Sufficient Scruples

Bioethics, healthcare policy, and related issues.

June 6, 2006

Malpractice Law and “Tort Reform”: How Bad? Why Change?

by @ 9:19 pm. Filed under General, Access to Healthcare, Healthcare Politics

Martin at Health Policy and Research has exactly the right take on malpractice trial optimality:

[T]he data on medical malpractice is incredibly murky. It is not at all clear that the sensitivity and specificity of malpractice lawsuits is where it should be, but that is a very different question than if, from a policy perspective, we should put caps on malpractice awards.

The data probably are murky, but they’re not that bad. And I am not sure how “incredibly murky” data support a conclusion that “something must be done!“, as the tort “reformers” keep insisting. Normally, inability to produce convincing evidence is considered tantamount to admission that your position is insupportable - but somehow, the burden is always on the other side to disprove any conservative claim, no matter how groundless.

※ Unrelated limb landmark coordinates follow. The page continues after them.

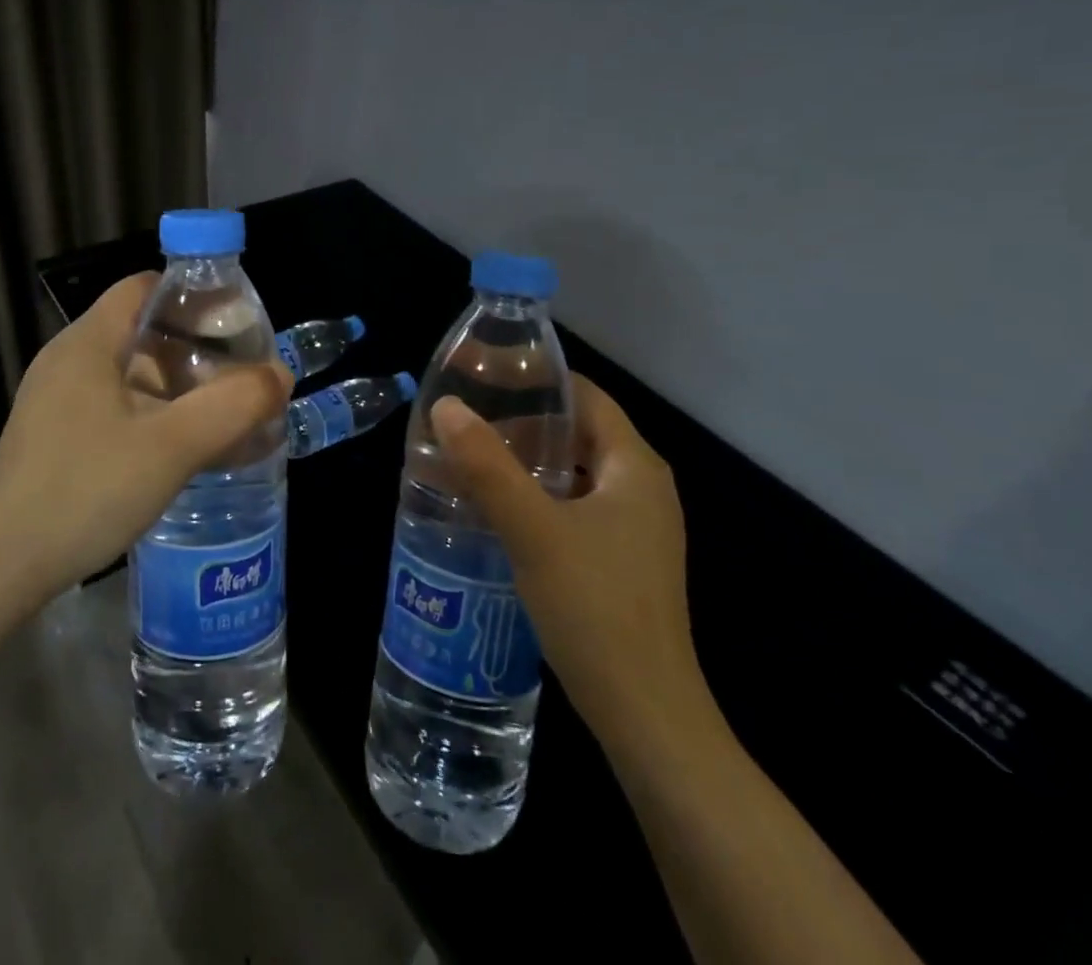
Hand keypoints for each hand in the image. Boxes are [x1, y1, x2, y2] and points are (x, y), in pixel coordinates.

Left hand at [0, 273, 292, 605]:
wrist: (2, 568)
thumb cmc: (86, 490)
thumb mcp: (171, 447)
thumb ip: (232, 406)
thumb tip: (280, 375)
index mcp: (87, 344)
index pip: (143, 288)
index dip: (192, 296)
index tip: (236, 323)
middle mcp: (67, 362)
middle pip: (141, 332)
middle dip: (195, 349)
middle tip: (240, 374)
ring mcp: (56, 402)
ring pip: (130, 374)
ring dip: (177, 387)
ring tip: (222, 412)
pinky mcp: (55, 437)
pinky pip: (115, 408)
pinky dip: (154, 415)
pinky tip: (182, 449)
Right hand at [431, 375, 706, 740]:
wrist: (646, 717)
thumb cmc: (596, 609)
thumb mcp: (533, 530)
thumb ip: (487, 466)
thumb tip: (445, 407)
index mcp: (635, 466)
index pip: (584, 395)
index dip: (533, 378)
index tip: (480, 373)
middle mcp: (642, 488)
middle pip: (577, 431)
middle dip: (520, 420)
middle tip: (464, 418)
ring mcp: (634, 528)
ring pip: (573, 471)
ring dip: (524, 460)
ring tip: (469, 457)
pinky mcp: (620, 560)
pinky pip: (573, 506)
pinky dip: (535, 495)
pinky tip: (495, 509)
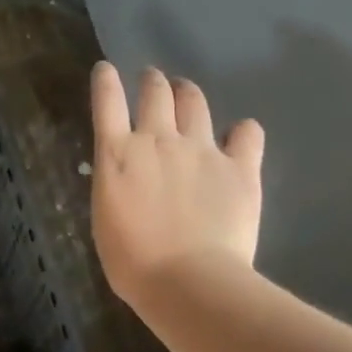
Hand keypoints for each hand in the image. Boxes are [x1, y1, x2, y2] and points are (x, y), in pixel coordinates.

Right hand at [89, 61, 264, 307]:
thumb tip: (126, 175)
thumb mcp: (106, 217)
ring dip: (188, 93)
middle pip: (155, 91)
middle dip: (153, 81)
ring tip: (187, 95)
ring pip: (195, 102)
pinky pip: (247, 133)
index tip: (106, 69)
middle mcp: (158, 140)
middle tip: (154, 81)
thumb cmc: (133, 262)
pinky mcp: (239, 167)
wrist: (188, 282)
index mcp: (117, 154)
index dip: (105, 80)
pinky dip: (242, 131)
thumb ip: (117, 184)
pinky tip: (240, 137)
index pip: (106, 101)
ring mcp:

At any rate, what impresses me about Martin’s post is that, even while seemingly critical of the tort system, he manages to identify the correct decision-making criteria: the sensitivity and specificity of malpractice trials (i.e., the likelihood of “true positives” - correct awards for well-grounded accusations of malpractice - and the likelihood of “true negatives” - correct rejections of false malpractice claims - respectively) as means of adjudicating claims of wrongdoing. As with any test or evaluative procedure, there will be a certain percentage of Type I (false positive) and Type II (false negative) errors. The question is not whether malpractice trials are a perfect way of adjudicating accusations, but whether they are better than any available alternative. (A recent study, often cited in support of the call for “tort reform”, actually suggests that the sensitivity of malpractice trials is quite high.) There is also the question whether whatever level of benefits (if any) we might derive from abandoning or changing the tort system is worth eviscerating the Constitutional role of civil trials in settling disputes of this type.

Whatever we decide to do, we must evaluate the tort system as we would any other method of decision-making and problem-solving. Medical science, in particular, gives us the tools for evaluation of medical testing procedures - which malpractice trials, in a certain way, are.  What we want for the malpractice adjudication system (aside from the question of the method of actually setting compensation in proven cases) is what we want from any medical test: the highest possible sensitivity and specificity commensurate with available technology and resources. Viewed in that light, the mere fact that awards are made - virtually the only evidence typically offered against the current system - has no significance. The burden not only remains on “reformers” to prove their case - they have not essayed that burden at all so far.